When you try to be the goody two-shoes and block anything and everything that could potentially be offensive to someone you just make controversial opinions more intriguing. At least I want to see what the big fuss was about and determine myself it such banishment was actually justified and more often than not it feels like too hash of a punishment, which in turn makes it more likely that I go look for the next banished person's shit and so on.

One can then easily get directed to one of these silos where there are no opposing arguments at all. At least when someone acts out on a public forum majority of users can rein them back in line and avoid further indoctrination. However this last part is hard pill to swallow for most, since they don't want their own bad opinions to be called out.



I mean, it's worth _considering_, but it does not appear to be true. See reddit; reddit has gone through a number of waves of banning abominable subreddits. In general the result is that the most extreme members create a nightmarish reddit clone which no-one else cares about, the rest disperse.
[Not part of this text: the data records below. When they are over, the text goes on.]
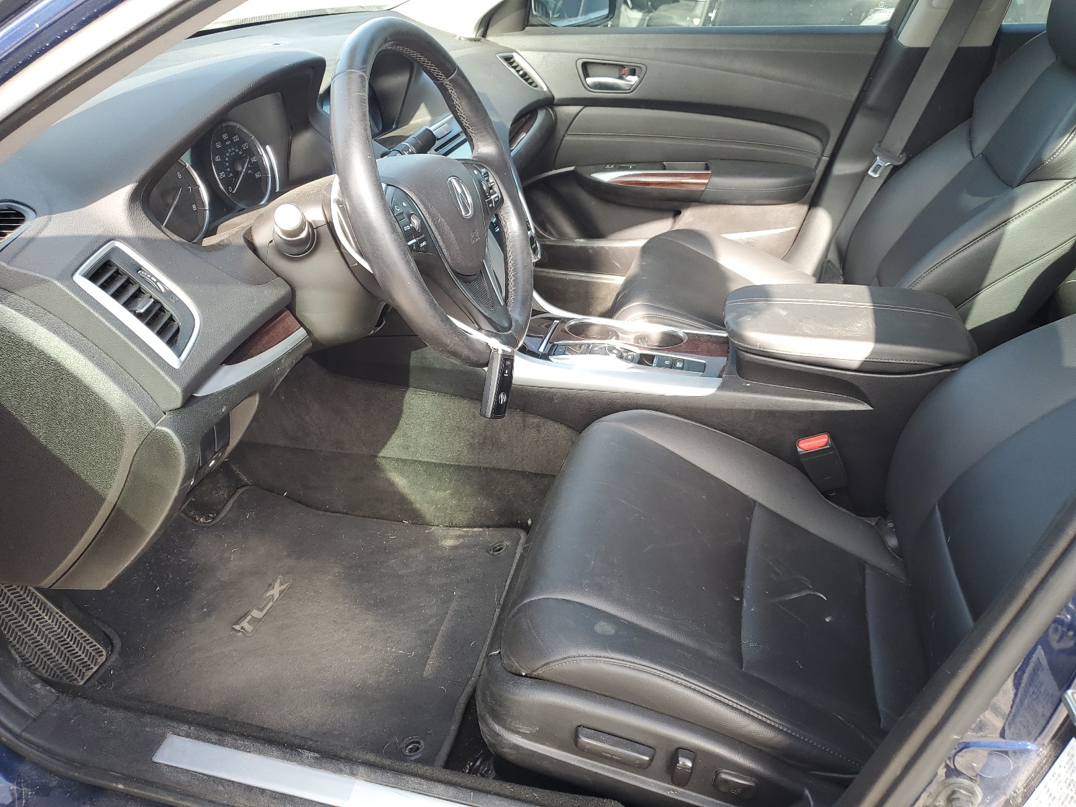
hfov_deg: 67.3
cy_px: 404
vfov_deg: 53.1
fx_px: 808
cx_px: 538
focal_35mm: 26
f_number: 1.5
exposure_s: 1/137
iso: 50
How would you know when the very existence of these new silos is hidden from you?

This is like saying "our model recognizes 99% of the AI generated images", but it leave out that you don't know the actual amount since when your model does not recognize that an image in the wild was generated by AI you dont know that it was generated by an AI.


... I mean, it's not hidden at all. If you want (you probably do not; they are astonishingly obsessive and horrible) to find the alternative reddit clones that people fled to when fatpeoplehate or the Nazi subreddits or the worst of the TERF subreddits or whatever were banned, well, they're right there, they are not a secret.


> When you try to be the goody two-shoes and block anything and everything that could potentially be offensive to someone

This is intentionally trivializing the actual approach and making it seem as arbitrary and low impact as possible. I certainly wouldn't support a ban on "everything that could potentially be offensive" and I haven't seen a proposal for one. I do support a ban on violent far right extremist movements on social media platforms though, because they coherently use these platforms as a venue for harassment, recruitment, and messaging.

The "marketplace of ideas" ideology or "don't feed the trolls" tactic don't actually work in practice. It's the sartre quote. Having a public policy debate with, for example, an ethnonationalist is a victory for the ethnonationalist in itself. They don't have to "win" the debate, they've won by getting you to have it in the first place.

Bans do work. Reddits used to have a serious problem with extremist antifeminists and literally, self-identified neonazis brigading semi-related posts in other subreddits. Banning the extremist subs had a huge impact in reducing it! You don't have to give people a forum to self-organize against your other users.

Or like, what is milo yiannopoulos up to these days? His influence and reach shriveled into insignificance after he got banned from everything a few years ago. The idea that the best way to combat extremism is by discussing it with extremists is a particular ideology. It is not a pragmatic goal- or result-based approach to moderation, or an abstinence from making ideological decisions about moderation.


Deplatforming people doesn't boost their message though. You don't get the Streisand effect when its 1000 trolls instead of one famous person. Also the free market of ideas just hasn't proven effective at stopping harassment and worse. There's nothing illogical about what you've said, but the real world data just doesn't support your conclusions.